溶けた岩石はどこにいった?アリゾナのクレーターに新たな説

【2005年3月23日 UA News

アメリカ・アリゾナ州北部のアリゾナ大隕石孔には、なぜ溶けた岩石が少ないのだろうか。この謎に対する、新たな説が発表された。

(2005年撮影のアリゾナ大隕石孔の写真) (アリゾナ大隕石孔の1929年当時の写真)

(上)アリゾナ大隕石孔の写真。2005年撮影、(下)1929年当時の写真(提供:(上)Peter L. Kresan, copyright 2005、(下)From the Smithsonian Scientific Series (1929), taken by the U.S. Army Air Service)

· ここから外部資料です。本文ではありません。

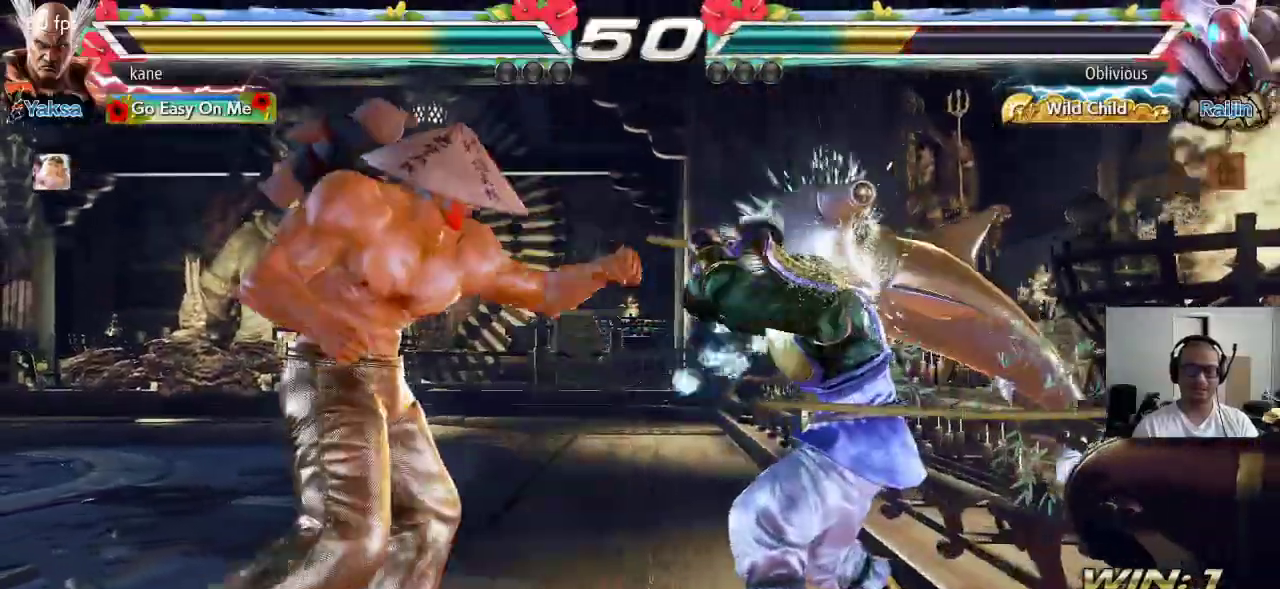
{"buttons": [], "left_stick": "left", "events": [[67, "left_stick", "left"], [133, "left_stick", "center"], [200, "left_stick", "left"], [283, "left_stick", "center"], [333, "left_stick", "left"]]}
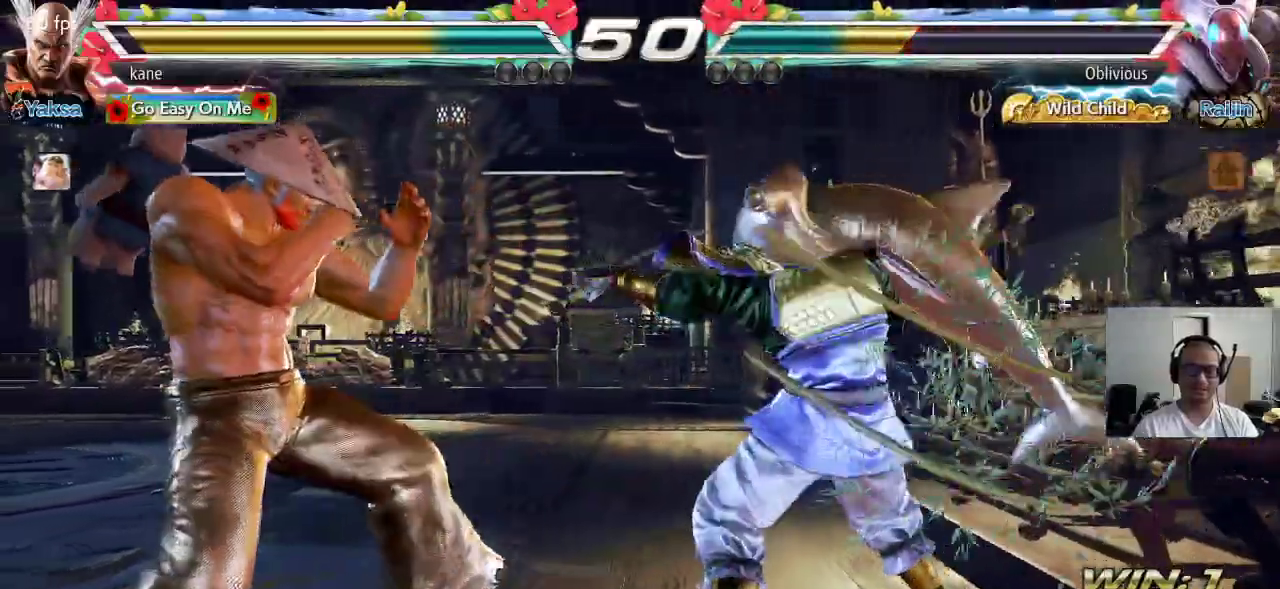
{"buttons": [], "left_stick": "left", "events": [[117, "left_stick", "center"], [183, "left_stick", "left"]]}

約5万年前にできたとされるアリゾナ大隕石孔(バリンジャー隕石孔)は、隕石の衝突の跡であることが初めて認められたクレーターで、もっとも研究が進んでいるクレーターといえる。しかし、今回の研究結果は、今までのクレーター形成説と大きく異なる内容となっている。

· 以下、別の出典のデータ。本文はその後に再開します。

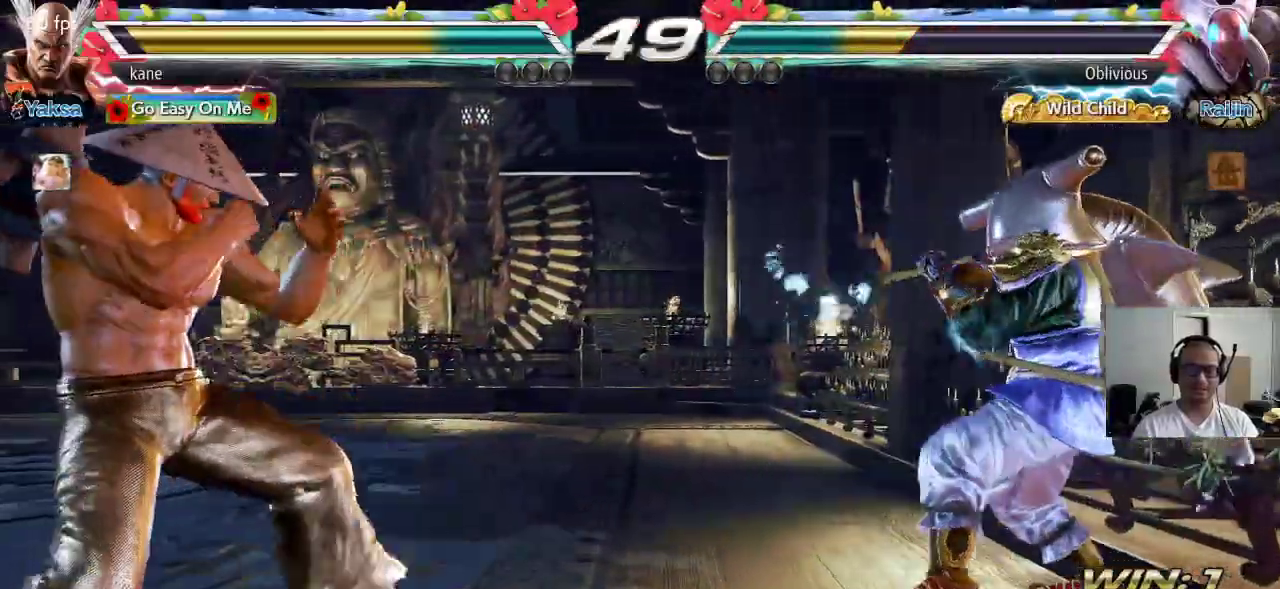
{"buttons": [], "left_stick": "left", "events": [[100, "TRIANGLE", "down"], [333, "TRIANGLE", "up"]]}
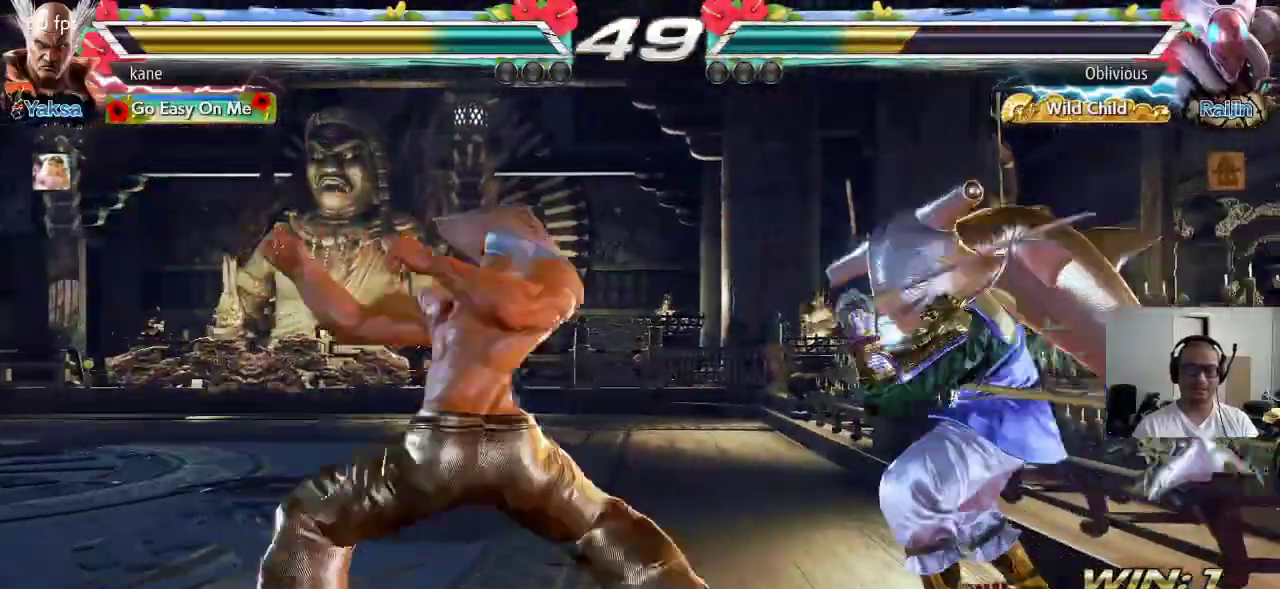
{"buttons": [], "left_stick": "left", "events": []}
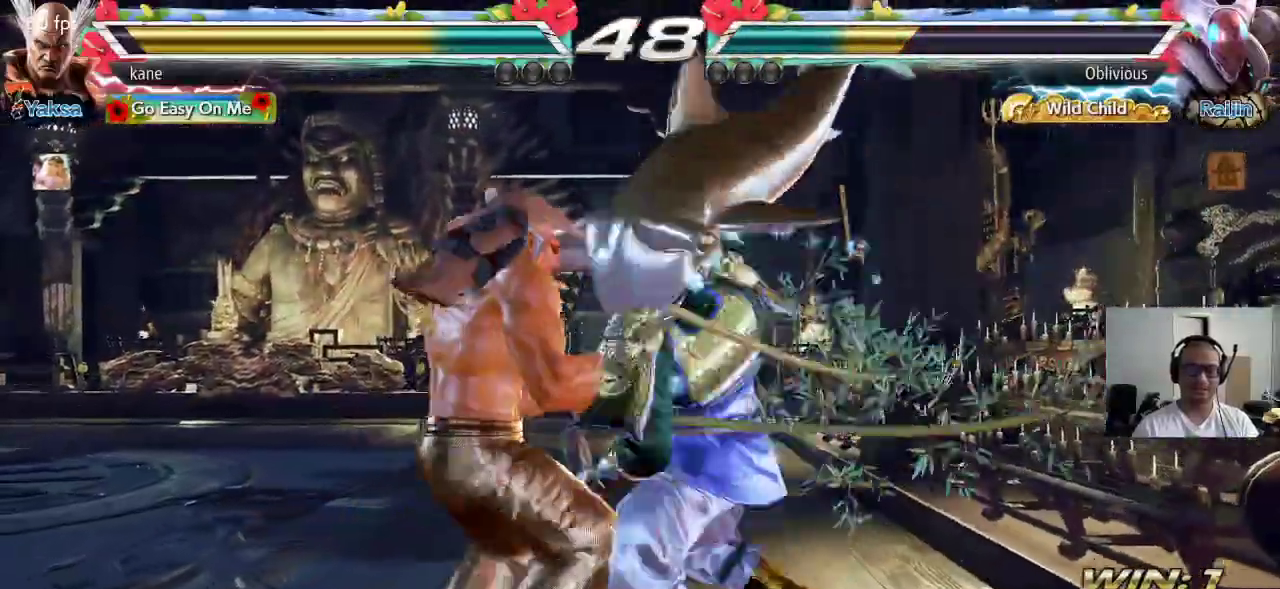
{"buttons": ["SQUARE"], "left_stick": "center", "events": [[267, "SQUARE", "down"], [267, "left_stick", "center"], [317, "SQUARE", "up"], [367, "SQUARE", "down"], [417, "SQUARE", "up"], [467, "SQUARE", "down"]]}
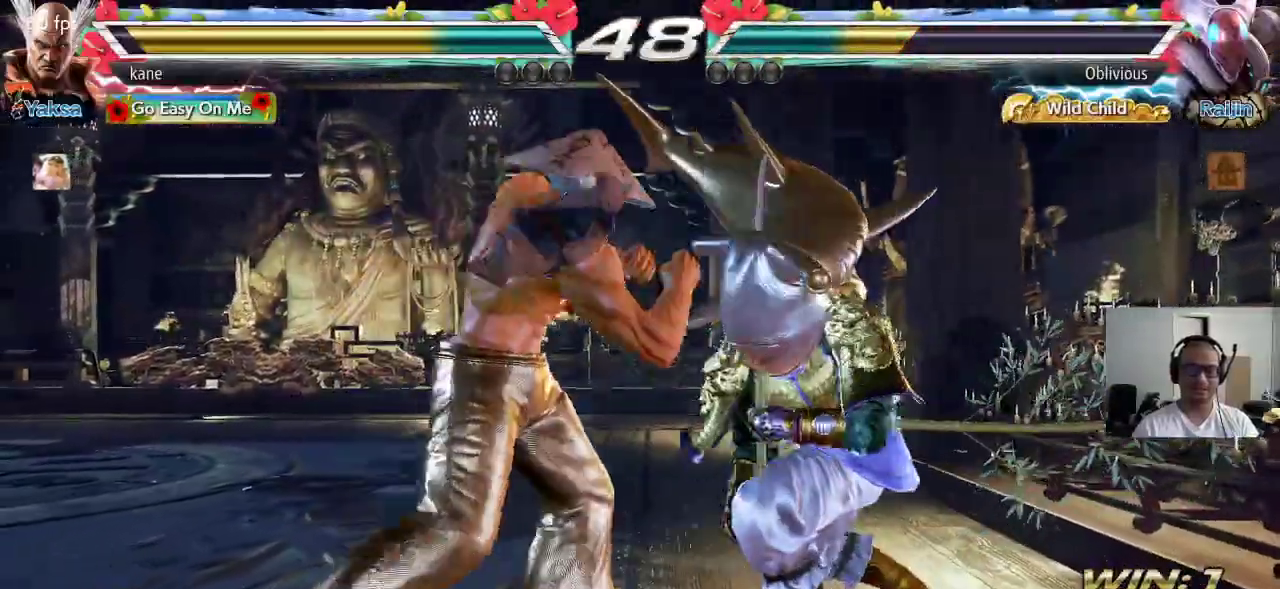
{"buttons": ["CROSS", "SQUARE", "TRIANGLE"], "left_stick": "center", "events": [[17, "SQUARE", "up"], [50, "SQUARE", "down"], [100, "SQUARE", "up"], [150, "TRIANGLE", "down"], [267, "TRIANGLE", "up"], [317, "SQUARE", "down"], [333, "TRIANGLE", "down"], [350, "SQUARE", "up"], [367, "CROSS", "down"], [433, "SQUARE", "down"]]}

従来の説では、隕石は地球表面に秒速15km〜20kmで衝突したとされていた。しかし、今回発表された説によれば、もともと30万トンあった隕石の半分相当のサイズ(直径40mほど)の部分は地上に激突する前に粉々となり、残りの半分だけが秒速12km程度で地上にぶつかるというのだ。これは岩石を溶かすには遅すぎる速度で、そのため溶けた岩石が少ないのである。

この説を発表した研究者は、小惑星や彗星の衝突による影響を示す一般向けオンライン・プログラムも開発している。これにより、小惑星や彗星の衝突による地球の具体的な地点への影響を知ることができる。